If consumers can’t find the app or don’t know about it, then how will they know to download it? Make sure the iTunes, Google Play, and App Store listings are search engine optimized. Businesses should also promote the app on their website and social media for an organic boost in views and buzz surrounding the app.
In fact, any business, upon release of their mobile app, should promote it and spread the word to consumers via a campaign. And any successful campaign will focus on the unique features that benefit users the most, which is what IKEA did when launching its Catalogue mobile app. The promotions focused on the “Create Your Space” feature, in which consumers can place furniture from the catalogue in a room to preview how it looks.
Once IKEA got the word out initially, this incredible consumer app pretty much sold itself thanks to its one-of-a-kind feature.
Of course, rigorous testing is a given during all stages in building any mobile app. In fact, user experience testing not only helps you know if the consumer app actually does what it’s supposed to do but also lets a business know if the different features are really what interests users.

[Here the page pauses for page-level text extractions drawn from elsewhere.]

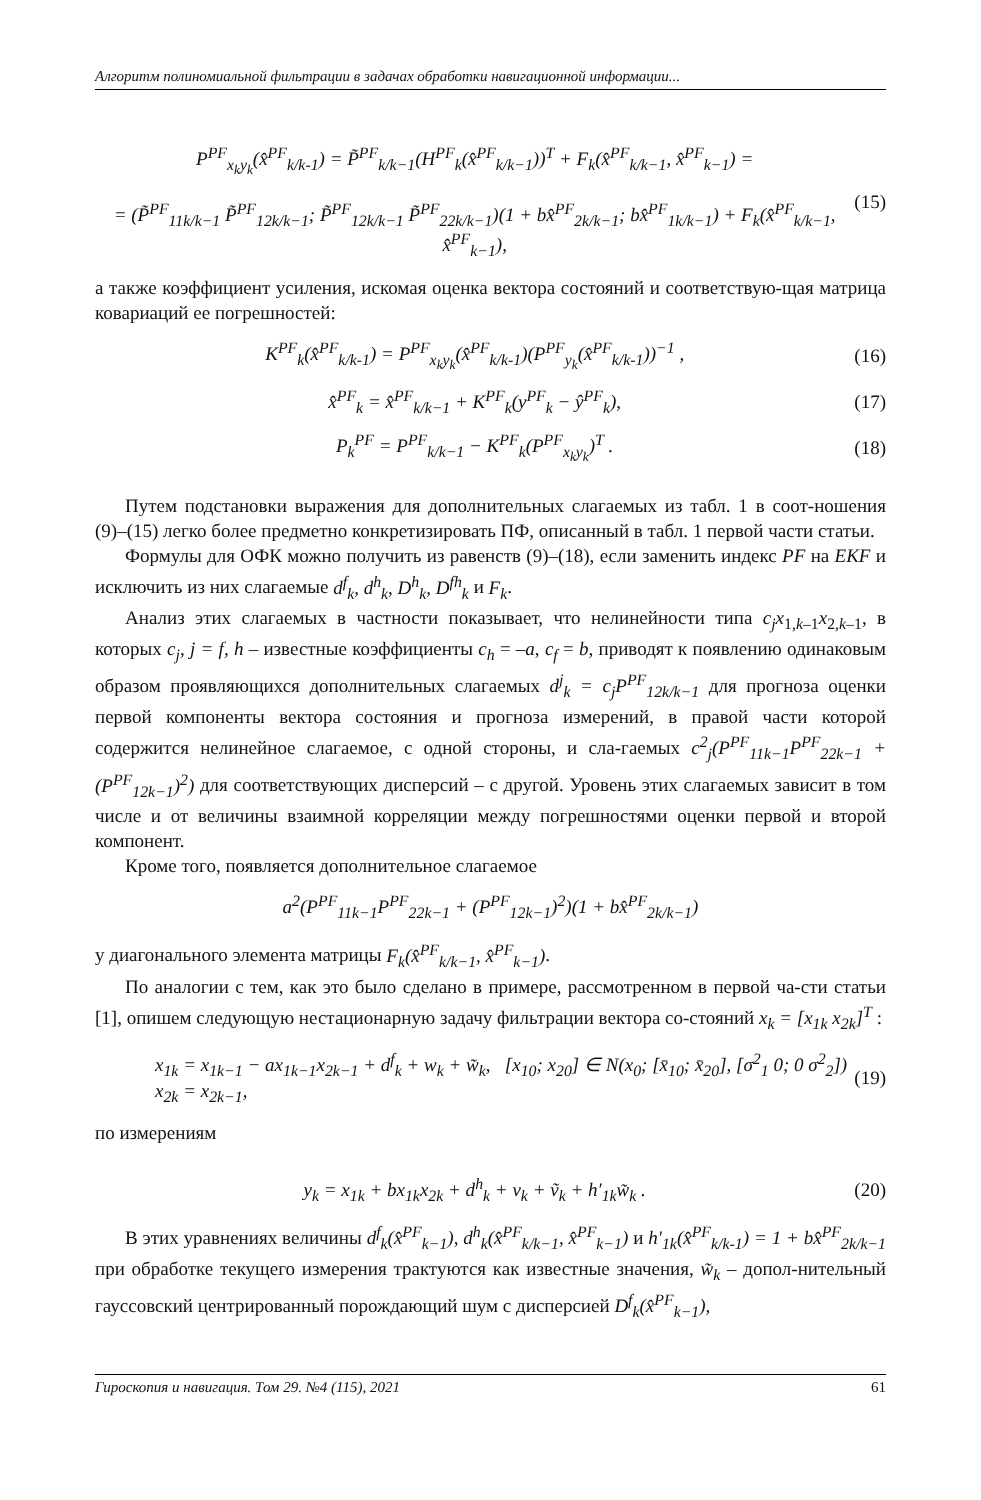Алгоритм полиномиальной фильтрации в задачах обработки навигационной информации...
P<sup>PF</sup><sub>x<sub>k</sub>y<sub>k</sub></sub>(x̂<sup>PF</sup><sub>k/k-1</sub>) = P̃<sup>PF</sup><sub>k/k−1</sub>(H<sup>PF</sup><sub>k</sub>(x̂<sup>PF</sup><sub>k/k−1</sub>))<sup>T</sup> + F<sub>k</sub>(x̂<sup>PF</sup><sub>k/k−1</sub>, x̂<sup>PF</sup><sub>k−1</sub>) =
= (P̃<sup>PF</sup><sub>11k/k−1</sub> P̃<sup>PF</sup><sub>12k/k−1</sub>; P̃<sup>PF</sup><sub>12k/k−1</sub> P̃<sup>PF</sup><sub>22k/k−1</sub>)(1 + bx̂<sup>PF</sup><sub>2k/k−1</sub>; bx̂<sup>PF</sup><sub>1k/k−1</sub>) + F<sub>k</sub>(x̂<sup>PF</sup><sub>k/k−1</sub>, x̂<sup>PF</sup><sub>k−1</sub>),
(15)
а также коэффициент усиления, искомая оценка вектора состояний и соответствую-щая матрица ковариаций ее погрешностей:
K<sup>PF</sup><sub>k</sub>(x̂<sup>PF</sup><sub>k/k-1</sub>) = P<sup>PF</sup><sub>x<sub>k</sub>y<sub>k</sub></sub>(x̂<sup>PF</sup><sub>k/k-1</sub>)(P<sup>PF</sup><sub>y<sub>k</sub></sub>(x̂<sup>PF</sup><sub>k/k-1</sub>))<sup>−1</sup> ,
(16)
x̂<sup>PF</sup><sub>k</sub> = x̂<sup>PF</sup><sub>k/k−1</sub> + K<sup>PF</sup><sub>k</sub>(y<sup>PF</sup><sub>k</sub> − ŷ<sup>PF</sup><sub>k</sub>),
(17)
P<sub>k</sub><sup>PF</sup> = P<sup>PF</sup><sub>k/k−1</sub> − K<sup>PF</sup><sub>k</sub>(P<sup>PF</sup><sub>x<sub>k</sub>y<sub>k</sub></sub>)<sup>T</sup> .
(18)
Путем подстановки выражения для дополнительных слагаемых из табл. 1 в соот-ношения (9)–(15) легко более предметно конкретизировать ПФ, описанный в табл. 1 первой части статьи.
Формулы для ОФК можно получить из равенств (9)–(18), если заменить индекс PF на EKF и исключить из них слагаемые d<sup>f</sup><sub>k</sub>, d<sup>h</sup><sub>k</sub>, D<sup>h</sup><sub>k</sub>, D<sup>fh</sup><sub>k</sub> и F<sub>k</sub>.
Анализ этих слагаемых в частности показывает, что нелинейности типа c<sub>j</sub>x<sub>1,k–1</sub>x<sub>2,k–1</sub>, в которых c<sub>j</sub>, j = f, h – известные коэффициенты c<sub>h</sub> = –a, c<sub>f</sub> = b, приводят к появлению одинаковым образом проявляющихся дополнительных слагаемых d<sup>j</sup><sub>k</sub> = c<sub>j</sub>P<sup>PF</sup><sub>12k/k−1</sub> для прогноза оценки первой компоненты вектора состояния и прогноза измерений, в правой части которой содержится нелинейное слагаемое, с одной стороны, и сла-гаемых c<sup>2</sup><sub>j</sub>(P<sup>PF</sup><sub>11k−1</sub>P<sup>PF</sup><sub>22k−1</sub> + (P<sup>PF</sup><sub>12k−1</sub>)<sup>2</sup>) для соответствующих дисперсий – с другой. Уровень этих слагаемых зависит в том числе и от величины взаимной корреляции между погрешностями оценки первой и второй компонент.
Кроме того, появляется дополнительное слагаемое
a<sup>2</sup>(P<sup>PF</sup><sub>11k−1</sub>P<sup>PF</sup><sub>22k−1</sub> + (P<sup>PF</sup><sub>12k−1</sub>)<sup>2</sup>)(1 + bx̂<sup>PF</sup><sub>2k/k−1</sub>)
у диагонального элемента матрицы F<sub>k</sub>(x̂<sup>PF</sup><sub>k/k−1</sub>, x̂<sup>PF</sup><sub>k−1</sub>).
По аналогии с тем, как это было сделано в примере, рассмотренном в первой ча-сти статьи [1], опишем следующую нестационарную задачу фильтрации вектора со-стояний x<sub>k</sub> = [x<sub>1k</sub> x<sub>2k</sub>]<sup>T</sup> :
x<sub>1k</sub> = x<sub>1k−1</sub> − ax<sub>1k−1</sub>x<sub>2k−1</sub> + d<sup>f</sup><sub>k</sub> + w<sub>k</sub> + w̃<sub>k</sub>, [x<sub>10</sub>; x<sub>20</sub>] ∈ N(x<sub>0</sub>; [x̄<sub>10</sub>; x̄<sub>20</sub>], [σ<sup>2</sup><sub>1</sub> 0; 0 σ<sup>2</sup><sub>2</sub>])
x<sub>2k</sub> = x<sub>2k−1</sub>,
(19)
по измерениям
y<sub>k</sub> = x<sub>1k</sub> + bx<sub>1k</sub>x<sub>2k</sub> + d<sup>h</sup><sub>k</sub> + v<sub>k</sub> + ṽ<sub>k</sub> + h′<sub>1k</sub>w̃<sub>k</sub> .
(20)
В этих уравнениях величины d<sup>f</sup><sub>k</sub>(x̂<sup>PF</sup><sub>k−1</sub>), d<sup>h</sup><sub>k</sub>(x̂<sup>PF</sup><sub>k/k−1</sub>, x̂<sup>PF</sup><sub>k−1</sub>) и h′<sub>1k</sub>(x̂<sup>PF</sup><sub>k/k-1</sub>) = 1 + bx̂<sup>PF</sup><sub>2k/k−1</sub> при обработке текущего измерения трактуются как известные значения, w̃<sub>k</sub> – допол-нительный гауссовский центрированный порождающий шум с дисперсией D<sup>f</sup><sub>k</sub>(x̂<sup>PF</sup><sub>k−1</sub>),
Гироскопия и навигация. Том 29. №4 (115), 2021 61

Another important consideration: a consumer app is a long-term commitment. Mobile apps are never perfect when first released, and clearing out bugs as soon as possible is an important part of keeping users happy. Not only that, but new benefits should be added or revamped from time to time so that users remain engaged and excited about the app.
A Consumer App That Lasts
While some of the above aspects of a consumer app could be considered more important than others, a mobile app really should include all of the above (with a few exceptions) for the strongest possibility of success. The success really does rely on the strength of all of its parts put together. After all, a huge campaign can’t help an app that’s not useful or not navigable. And a buggy app will quickly lose users even if the idea is extremely useful. So, be sure to keep all of the above aspects in mind when developing a consumer app to ensure one that consumers want to download and continue using even after the initial “newness” has worn off.